Niklas etmemişti. Bir taraftan eldarların katliamını asilleri arındırmak için kullandı öte yandan eldarların kanını kristalleştirip onları muazzam dra kaynaklarına çevirdi ve kadim hazinelerini soydu. Bu katliamdan sonra önceki imparator ortadan kayboldu. Böyle bir adam Klaus’a nasıl tahammül edebilirdi?

 

“Niklas sahip çıkan, kurnaz ve affetmez biri.
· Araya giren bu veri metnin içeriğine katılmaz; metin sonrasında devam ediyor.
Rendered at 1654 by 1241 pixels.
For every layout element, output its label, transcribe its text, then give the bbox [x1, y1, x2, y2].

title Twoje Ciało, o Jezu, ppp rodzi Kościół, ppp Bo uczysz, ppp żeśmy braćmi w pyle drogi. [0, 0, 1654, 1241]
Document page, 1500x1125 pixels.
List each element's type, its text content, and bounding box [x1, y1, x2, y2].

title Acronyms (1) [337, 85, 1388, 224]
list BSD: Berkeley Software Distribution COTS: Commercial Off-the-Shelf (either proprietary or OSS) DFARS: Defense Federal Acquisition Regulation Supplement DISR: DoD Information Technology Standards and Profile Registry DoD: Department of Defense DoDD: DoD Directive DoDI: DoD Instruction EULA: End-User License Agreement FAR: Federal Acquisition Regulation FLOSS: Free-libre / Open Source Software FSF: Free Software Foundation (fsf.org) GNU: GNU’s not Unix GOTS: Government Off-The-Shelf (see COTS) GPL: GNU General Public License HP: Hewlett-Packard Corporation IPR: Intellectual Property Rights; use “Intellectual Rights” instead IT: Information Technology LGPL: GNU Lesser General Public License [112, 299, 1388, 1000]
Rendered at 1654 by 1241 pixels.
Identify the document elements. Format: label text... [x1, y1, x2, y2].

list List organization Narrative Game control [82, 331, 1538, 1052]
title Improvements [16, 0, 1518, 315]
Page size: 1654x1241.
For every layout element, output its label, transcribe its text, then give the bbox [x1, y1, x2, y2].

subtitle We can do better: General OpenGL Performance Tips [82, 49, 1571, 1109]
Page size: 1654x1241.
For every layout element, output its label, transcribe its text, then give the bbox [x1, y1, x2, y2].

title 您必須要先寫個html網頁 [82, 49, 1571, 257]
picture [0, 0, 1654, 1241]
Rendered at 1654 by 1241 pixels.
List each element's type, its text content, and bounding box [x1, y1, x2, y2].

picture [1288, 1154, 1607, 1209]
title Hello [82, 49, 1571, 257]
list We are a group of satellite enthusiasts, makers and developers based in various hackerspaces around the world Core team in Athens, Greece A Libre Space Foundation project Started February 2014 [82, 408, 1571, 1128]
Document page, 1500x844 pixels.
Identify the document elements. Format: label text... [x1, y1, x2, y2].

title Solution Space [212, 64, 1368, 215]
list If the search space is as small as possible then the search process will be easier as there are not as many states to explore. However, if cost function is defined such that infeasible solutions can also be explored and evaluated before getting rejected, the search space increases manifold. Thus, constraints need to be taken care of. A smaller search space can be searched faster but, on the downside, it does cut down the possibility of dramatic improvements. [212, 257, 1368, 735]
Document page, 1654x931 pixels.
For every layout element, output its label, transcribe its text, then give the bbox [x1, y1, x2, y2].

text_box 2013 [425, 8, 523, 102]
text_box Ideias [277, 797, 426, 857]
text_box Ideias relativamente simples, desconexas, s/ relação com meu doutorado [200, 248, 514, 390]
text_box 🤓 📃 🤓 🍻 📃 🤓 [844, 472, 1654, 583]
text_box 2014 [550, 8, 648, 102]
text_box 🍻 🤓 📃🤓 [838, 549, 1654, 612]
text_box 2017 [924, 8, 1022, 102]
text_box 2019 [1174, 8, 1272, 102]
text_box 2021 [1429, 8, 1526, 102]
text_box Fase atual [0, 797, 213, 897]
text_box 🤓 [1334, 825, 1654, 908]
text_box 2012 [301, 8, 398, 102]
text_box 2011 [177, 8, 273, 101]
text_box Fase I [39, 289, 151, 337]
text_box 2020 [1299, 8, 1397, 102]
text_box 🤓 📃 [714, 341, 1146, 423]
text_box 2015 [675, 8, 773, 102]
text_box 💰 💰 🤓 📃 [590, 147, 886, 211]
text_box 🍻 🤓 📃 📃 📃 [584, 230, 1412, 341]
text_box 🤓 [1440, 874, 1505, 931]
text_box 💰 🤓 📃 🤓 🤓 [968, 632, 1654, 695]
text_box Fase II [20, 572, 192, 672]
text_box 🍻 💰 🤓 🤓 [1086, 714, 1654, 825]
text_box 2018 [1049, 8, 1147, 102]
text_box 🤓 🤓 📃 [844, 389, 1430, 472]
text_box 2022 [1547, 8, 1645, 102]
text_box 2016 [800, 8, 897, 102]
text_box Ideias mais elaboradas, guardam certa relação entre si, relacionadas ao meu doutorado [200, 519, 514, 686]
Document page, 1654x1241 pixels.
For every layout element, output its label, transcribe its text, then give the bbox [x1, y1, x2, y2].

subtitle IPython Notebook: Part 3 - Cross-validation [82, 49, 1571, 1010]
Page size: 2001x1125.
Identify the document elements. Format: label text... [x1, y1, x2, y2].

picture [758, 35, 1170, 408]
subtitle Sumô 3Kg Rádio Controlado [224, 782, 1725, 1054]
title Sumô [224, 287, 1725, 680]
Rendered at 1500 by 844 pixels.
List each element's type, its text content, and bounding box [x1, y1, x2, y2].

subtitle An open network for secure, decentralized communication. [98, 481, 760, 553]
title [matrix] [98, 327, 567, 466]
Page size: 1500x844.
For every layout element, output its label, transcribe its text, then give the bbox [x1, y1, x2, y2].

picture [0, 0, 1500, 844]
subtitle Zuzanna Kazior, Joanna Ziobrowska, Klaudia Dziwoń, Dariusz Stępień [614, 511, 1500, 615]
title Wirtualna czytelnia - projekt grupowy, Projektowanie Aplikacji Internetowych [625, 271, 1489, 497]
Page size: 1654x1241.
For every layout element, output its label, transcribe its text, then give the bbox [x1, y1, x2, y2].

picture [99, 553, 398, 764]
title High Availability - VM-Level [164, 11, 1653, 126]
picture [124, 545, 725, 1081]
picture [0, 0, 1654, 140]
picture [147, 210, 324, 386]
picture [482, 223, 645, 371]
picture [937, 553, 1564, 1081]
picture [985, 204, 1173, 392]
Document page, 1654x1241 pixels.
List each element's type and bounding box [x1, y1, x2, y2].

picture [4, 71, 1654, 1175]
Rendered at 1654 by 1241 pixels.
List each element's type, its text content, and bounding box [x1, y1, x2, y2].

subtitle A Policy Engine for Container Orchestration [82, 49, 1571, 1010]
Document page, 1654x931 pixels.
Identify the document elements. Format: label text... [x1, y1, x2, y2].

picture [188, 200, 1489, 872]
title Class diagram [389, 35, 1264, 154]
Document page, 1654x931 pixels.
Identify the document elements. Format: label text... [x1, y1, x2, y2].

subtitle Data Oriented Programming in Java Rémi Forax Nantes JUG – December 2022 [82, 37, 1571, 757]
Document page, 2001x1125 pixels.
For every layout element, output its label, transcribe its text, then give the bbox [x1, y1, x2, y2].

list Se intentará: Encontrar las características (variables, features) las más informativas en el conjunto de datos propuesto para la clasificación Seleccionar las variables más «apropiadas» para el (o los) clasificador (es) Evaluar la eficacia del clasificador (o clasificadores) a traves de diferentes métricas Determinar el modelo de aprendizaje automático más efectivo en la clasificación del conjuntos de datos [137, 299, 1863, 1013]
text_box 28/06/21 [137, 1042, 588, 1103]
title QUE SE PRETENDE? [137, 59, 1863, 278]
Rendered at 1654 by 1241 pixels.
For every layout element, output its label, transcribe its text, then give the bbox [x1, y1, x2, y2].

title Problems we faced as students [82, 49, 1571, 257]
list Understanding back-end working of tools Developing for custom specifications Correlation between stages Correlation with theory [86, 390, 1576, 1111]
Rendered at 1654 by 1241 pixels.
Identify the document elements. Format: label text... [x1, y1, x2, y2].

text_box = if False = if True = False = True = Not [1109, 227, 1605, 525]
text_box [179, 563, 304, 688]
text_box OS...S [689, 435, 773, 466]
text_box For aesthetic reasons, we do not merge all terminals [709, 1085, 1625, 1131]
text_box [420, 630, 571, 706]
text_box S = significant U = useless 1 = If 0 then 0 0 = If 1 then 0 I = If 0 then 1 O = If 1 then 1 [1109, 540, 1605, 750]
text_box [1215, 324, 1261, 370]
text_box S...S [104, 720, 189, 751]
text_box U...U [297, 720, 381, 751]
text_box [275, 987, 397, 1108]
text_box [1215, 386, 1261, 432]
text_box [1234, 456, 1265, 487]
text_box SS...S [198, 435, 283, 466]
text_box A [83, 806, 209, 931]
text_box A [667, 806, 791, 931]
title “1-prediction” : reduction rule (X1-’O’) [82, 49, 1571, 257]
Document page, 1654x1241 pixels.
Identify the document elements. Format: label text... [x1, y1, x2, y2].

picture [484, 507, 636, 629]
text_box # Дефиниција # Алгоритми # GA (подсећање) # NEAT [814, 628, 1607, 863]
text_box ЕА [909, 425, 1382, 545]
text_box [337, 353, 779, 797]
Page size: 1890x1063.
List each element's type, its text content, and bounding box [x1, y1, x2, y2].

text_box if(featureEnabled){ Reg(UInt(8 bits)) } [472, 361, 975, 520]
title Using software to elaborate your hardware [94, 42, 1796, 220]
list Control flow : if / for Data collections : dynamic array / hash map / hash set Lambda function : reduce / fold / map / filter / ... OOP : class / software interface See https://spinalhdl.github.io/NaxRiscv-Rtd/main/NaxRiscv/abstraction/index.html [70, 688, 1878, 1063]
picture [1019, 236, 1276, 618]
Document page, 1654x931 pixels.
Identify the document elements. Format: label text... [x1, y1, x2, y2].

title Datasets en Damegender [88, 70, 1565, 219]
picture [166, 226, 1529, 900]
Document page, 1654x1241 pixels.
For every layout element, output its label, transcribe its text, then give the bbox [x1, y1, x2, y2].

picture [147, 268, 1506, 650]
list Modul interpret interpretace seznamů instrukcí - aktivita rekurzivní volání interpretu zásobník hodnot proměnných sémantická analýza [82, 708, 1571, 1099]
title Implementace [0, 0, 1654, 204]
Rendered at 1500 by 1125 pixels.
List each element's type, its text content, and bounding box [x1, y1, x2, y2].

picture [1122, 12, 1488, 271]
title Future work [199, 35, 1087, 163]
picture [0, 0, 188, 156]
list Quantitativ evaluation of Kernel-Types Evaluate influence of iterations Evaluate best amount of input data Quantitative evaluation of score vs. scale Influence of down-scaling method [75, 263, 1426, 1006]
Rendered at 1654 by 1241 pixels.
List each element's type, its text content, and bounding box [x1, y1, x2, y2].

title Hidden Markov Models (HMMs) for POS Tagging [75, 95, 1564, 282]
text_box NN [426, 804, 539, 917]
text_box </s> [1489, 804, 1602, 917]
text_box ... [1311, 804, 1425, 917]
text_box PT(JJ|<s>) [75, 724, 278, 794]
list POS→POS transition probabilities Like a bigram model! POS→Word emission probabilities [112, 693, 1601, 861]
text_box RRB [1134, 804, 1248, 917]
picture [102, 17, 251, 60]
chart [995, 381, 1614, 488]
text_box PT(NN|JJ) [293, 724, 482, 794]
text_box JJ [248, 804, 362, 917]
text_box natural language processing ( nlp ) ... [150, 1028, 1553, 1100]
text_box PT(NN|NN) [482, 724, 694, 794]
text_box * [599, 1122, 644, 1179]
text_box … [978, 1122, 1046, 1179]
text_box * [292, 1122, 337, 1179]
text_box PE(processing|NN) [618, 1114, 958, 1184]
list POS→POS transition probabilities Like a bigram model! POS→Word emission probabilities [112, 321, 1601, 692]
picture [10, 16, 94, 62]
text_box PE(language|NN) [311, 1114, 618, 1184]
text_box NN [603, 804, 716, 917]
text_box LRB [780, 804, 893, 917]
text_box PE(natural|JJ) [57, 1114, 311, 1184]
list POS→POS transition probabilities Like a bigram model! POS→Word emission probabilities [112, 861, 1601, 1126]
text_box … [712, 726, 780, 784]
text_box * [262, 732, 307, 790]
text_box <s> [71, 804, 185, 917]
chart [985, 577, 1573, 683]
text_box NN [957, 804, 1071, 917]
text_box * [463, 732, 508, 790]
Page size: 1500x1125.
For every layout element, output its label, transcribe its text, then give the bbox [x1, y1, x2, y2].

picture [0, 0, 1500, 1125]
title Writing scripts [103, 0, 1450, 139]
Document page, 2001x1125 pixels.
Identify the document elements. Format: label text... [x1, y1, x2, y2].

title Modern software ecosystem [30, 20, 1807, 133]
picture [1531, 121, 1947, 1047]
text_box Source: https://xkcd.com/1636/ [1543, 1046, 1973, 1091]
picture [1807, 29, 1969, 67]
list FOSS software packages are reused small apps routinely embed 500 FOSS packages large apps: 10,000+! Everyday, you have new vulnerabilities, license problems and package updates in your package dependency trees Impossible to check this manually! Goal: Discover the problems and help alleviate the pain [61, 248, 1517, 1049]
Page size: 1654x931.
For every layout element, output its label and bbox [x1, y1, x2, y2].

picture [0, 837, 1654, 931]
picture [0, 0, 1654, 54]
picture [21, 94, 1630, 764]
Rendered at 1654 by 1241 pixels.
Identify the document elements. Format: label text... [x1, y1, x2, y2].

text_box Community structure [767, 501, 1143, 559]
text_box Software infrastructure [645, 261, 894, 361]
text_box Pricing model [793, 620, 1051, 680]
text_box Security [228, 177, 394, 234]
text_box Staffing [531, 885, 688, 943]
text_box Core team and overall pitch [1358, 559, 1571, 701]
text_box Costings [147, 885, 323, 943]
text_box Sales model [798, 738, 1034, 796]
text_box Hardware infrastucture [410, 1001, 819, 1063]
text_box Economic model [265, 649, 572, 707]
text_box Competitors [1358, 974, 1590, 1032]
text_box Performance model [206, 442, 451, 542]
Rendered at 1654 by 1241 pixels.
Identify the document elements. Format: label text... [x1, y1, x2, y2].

Hadi diyelim ki Klaus onun piç oğlu. Niklas, kocanın kim olduğu fark etmeksizin anneyi ve çocuğu İmparatorluk Şehri’ne geri getirirdi. Ellediği bir kadının ulaşamayacağı bir yerde olmasına asla ama asla izin vermezdi. Kendi etinden canından birini başkasının yetiştirmesine izin vermek mi? Bu resmen imkânsız,” dedi Jezebel başını şaşkınlık içinde sallayarak. Ama Kilian onun sözlerinden oldukça kafa karıştırıcı bulduğu bir aşinalık seziyordu.

 

“İmparatoru gayet iyi anlıyor gibisin,” dedi Kilian ifadesiz bir ses tonuyla. Sözleri yankılandığında Jezebel bir kaşını kaldırdı, kolunu omzuna koydu ve “Ne oldu yoksa kıskandın mı?” diye fısıldadı.

 

Ne yazık ki Kilian’ın sonraki sözleri bütün beklentilerini paramparça etti.

 

“Ben senin bağlı partnerinim ve şu anda kucağımda oturuyorsun. Zaten keyfim yerine, neden kıskanacakmışım?” diye yanıt verdi. Jezebel gözlerini devirdi, neden böyle bir şey sordum ki diye düşündü.

 

“140 yıl önce götüne dildolar sokardım,” dedi Jezebel omuz silkerek. Bu sefer Kilian şaşkın şaşkın gözlerini kırptı.

 

“Gerçekten mi?”

 

“Çapkın yarimi kandıramam.”

 

“Adam Arkadya İmparatoru, beş milyar kişiye hükmediyor, insan ırkının lideri ve sen adama ne yaptım diyorsun?” Kilian kulaklarına inanamadı. Ama Jezebel’in çok gururlu olduğunu görünce ona inanmaktan başka seçeneği yoktu.

 

“Sanırım şu anki kişiliğinin benim öğretilerimden doğduğu söylenebilir. Acaba ona daha iyi mi davransaydım? Ama çok kendini beğenmişti,” diye devam etti Jezebel. Kilian bu sözleri duyunca daha fazlası varmış gibi hissetmeden edemedi.

 

Ama hiçbir önemi yoktu.

 

“Bu arada Kars Dükü’nün Hükümdar olduktan sonra kendi Büyülü Soyunu yarattığı iyi bilinen bir gerçek. Bu da von Skoll soyundan gelmediğini kanıtlayabilir,” diye ekledi Jezebel. Ama sonra o bile bir terslik olduğunu kabullendi.

 

...

 

Bu esnada Klaus çoktan kalesine dönmüş, çalışmalarının başına oturmuştu. Wilfried sağında duruyordu, şaşkınlığı yüzünden okunuyordu.

 

“Efendim, aklımı kurcalayan birkaç şey var ve umarım bu konularda beni aydınlatabilirsiniz,” diyerek eğildi Wilfried ve nazik bir ses tonuyla istekte bulundu. Bunu duyan Klaus, buz mavisi gözlerini şu anda incelediği kitabından çekti ve dikkatini Wilfried’e verdi.

 

“Sen nadiren açıklama talep edersin. Pekâlâ. Sor bakalım, canım isterse yanıtlayacağım,” diye sakince cevap verdi Klaus. Yeniden nazikçe eğilen Wilfried devam etti, “Üç ay önce genç efendimizin idamından sonra aniden gücünüzün %70’ini kaybettiniz, orta seviye Hükümdardan düşük seviye Hükümdarlığa gerilediniz. Ancak gerçek sebebini tahmin edemesem de bunun genç efendimizle alakalı olduğunu düşünüyorum.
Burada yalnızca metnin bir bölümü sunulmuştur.